** Exercise objective **
Update the material below by replacing "Transcribe the text in this image" with "Write out the word shown in this image" throughout, keeping everything else the same. Leave the pictures out of your answer.

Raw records

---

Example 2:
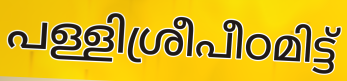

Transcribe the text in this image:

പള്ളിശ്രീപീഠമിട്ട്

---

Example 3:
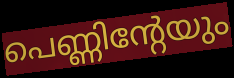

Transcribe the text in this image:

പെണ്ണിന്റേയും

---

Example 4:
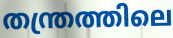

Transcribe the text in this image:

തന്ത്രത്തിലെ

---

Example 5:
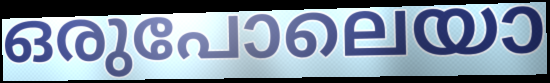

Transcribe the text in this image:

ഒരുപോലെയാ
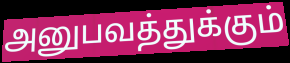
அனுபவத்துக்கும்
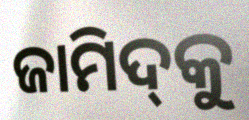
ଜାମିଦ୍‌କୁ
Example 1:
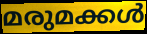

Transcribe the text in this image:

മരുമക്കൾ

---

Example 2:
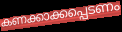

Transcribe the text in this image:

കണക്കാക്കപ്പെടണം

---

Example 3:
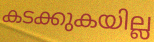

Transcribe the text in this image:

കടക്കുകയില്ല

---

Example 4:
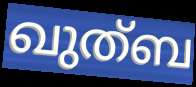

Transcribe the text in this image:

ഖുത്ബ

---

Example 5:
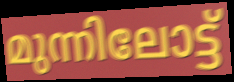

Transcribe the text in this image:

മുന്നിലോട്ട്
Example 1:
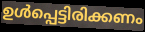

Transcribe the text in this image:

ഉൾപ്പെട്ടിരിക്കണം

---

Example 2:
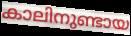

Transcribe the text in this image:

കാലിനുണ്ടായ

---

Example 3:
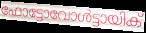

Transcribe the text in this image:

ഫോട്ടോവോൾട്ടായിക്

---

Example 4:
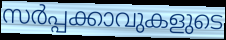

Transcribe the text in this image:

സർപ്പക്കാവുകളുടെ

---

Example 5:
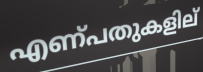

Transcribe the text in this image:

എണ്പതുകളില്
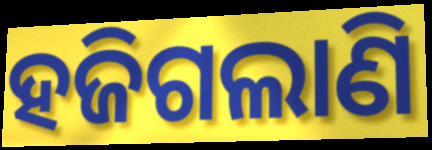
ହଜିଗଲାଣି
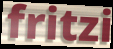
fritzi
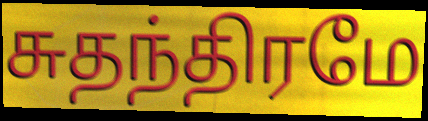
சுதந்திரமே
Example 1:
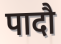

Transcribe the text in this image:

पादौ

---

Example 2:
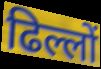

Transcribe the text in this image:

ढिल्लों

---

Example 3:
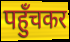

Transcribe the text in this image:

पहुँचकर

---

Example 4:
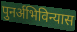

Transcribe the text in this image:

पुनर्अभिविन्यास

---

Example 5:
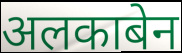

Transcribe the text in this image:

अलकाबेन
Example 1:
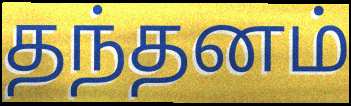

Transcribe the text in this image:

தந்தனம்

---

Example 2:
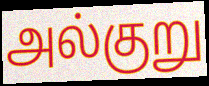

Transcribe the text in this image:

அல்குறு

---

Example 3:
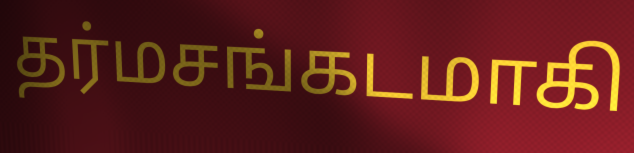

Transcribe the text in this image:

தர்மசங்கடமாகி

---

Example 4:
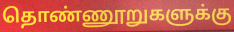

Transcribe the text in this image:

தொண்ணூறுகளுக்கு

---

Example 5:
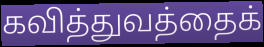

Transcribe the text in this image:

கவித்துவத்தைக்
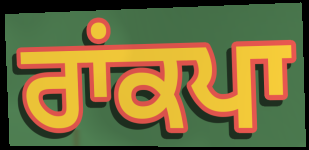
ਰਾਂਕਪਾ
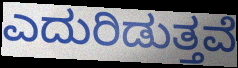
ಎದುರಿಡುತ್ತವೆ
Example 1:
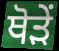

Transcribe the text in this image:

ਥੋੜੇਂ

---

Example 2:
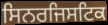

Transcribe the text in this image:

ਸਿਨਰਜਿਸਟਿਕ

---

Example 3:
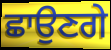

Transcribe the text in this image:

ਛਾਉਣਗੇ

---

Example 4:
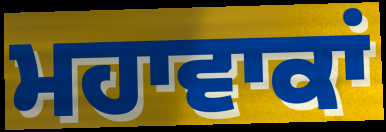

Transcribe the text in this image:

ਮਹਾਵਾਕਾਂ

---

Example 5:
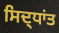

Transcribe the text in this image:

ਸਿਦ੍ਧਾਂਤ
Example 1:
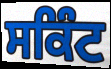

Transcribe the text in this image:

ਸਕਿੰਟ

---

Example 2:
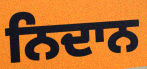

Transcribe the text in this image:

** Answer **
---

Example 2:

Write out the word shown in this image:

പള്ളിശ്രീപീഠമിട്ട്

---

Example 3:

Write out the word shown in this image:

പെണ്ണിന്റേയും

---

Example 4:

Write out the word shown in this image:

തന്ത്രത്തിലെ

---

Example 5:

Write out the word shown in this image:

ഒരുപോലെയാ
அனுபவத்துக்கும்
ଜାମିଦ୍‌କୁ
Example 1:

Write out the word shown in this image:

മരുമക്കൾ

---

Example 2:

Write out the word shown in this image:

കണക്കാക്കപ്പെടണം

---

Example 3:

Write out the word shown in this image:

കടക്കുകയില്ല

---

Example 4:

Write out the word shown in this image:

ഖുത്ബ

---

Example 5:

Write out the word shown in this image:

മുന്നിലോട്ട്
Example 1:

Write out the word shown in this image:

ഉൾപ്പെട്ടിരിക്കണം

---

Example 2:

Write out the word shown in this image:

കാലിനുണ്ടായ

---

Example 3:

Write out the word shown in this image:

ഫോട്ടോവോൾട്ടായിക്

---

Example 4:

Write out the word shown in this image:

സർപ്പക്കാവുകളുടെ

---

Example 5:

Write out the word shown in this image:

എണ്പതുകളില്
ହଜିଗଲାଣି
fritzi
சுதந்திரமே
Example 1:

Write out the word shown in this image:

पादौ

---

Example 2:

Write out the word shown in this image:

ढिल्लों

---

Example 3:

Write out the word shown in this image:

पहुँचकर

---

Example 4:

Write out the word shown in this image:

पुनर्अभिविन्यास

---

Example 5:

Write out the word shown in this image:

अलकाबेन
Example 1:

Write out the word shown in this image:

தந்தனம்

---

Example 2:

Write out the word shown in this image:

அல்குறு

---

Example 3:

Write out the word shown in this image:

தர்மசங்கடமாகி

---

Example 4:

Write out the word shown in this image:

தொண்ணூறுகளுக்கு

---

Example 5:

Write out the word shown in this image:

கவித்துவத்தைக்
ਰਾਂਕਪਾ
ಎದುರಿಡುತ್ತವೆ
Example 1:

Write out the word shown in this image:

ਥੋੜੇਂ

---

Example 2:

Write out the word shown in this image:

ਸਿਨਰਜਿਸਟਿਕ

---

Example 3:

Write out the word shown in this image:

ਛਾਉਣਗੇ

---

Example 4:

Write out the word shown in this image:

ਮਹਾਵਾਕਾਂ

---

Example 5:

Write out the word shown in this image:

ਸਿਦ੍ਧਾਂਤ
Example 1:

Write out the word shown in this image:

ਸਕਿੰਟ

---

Example 2:

Write out the word shown in this image:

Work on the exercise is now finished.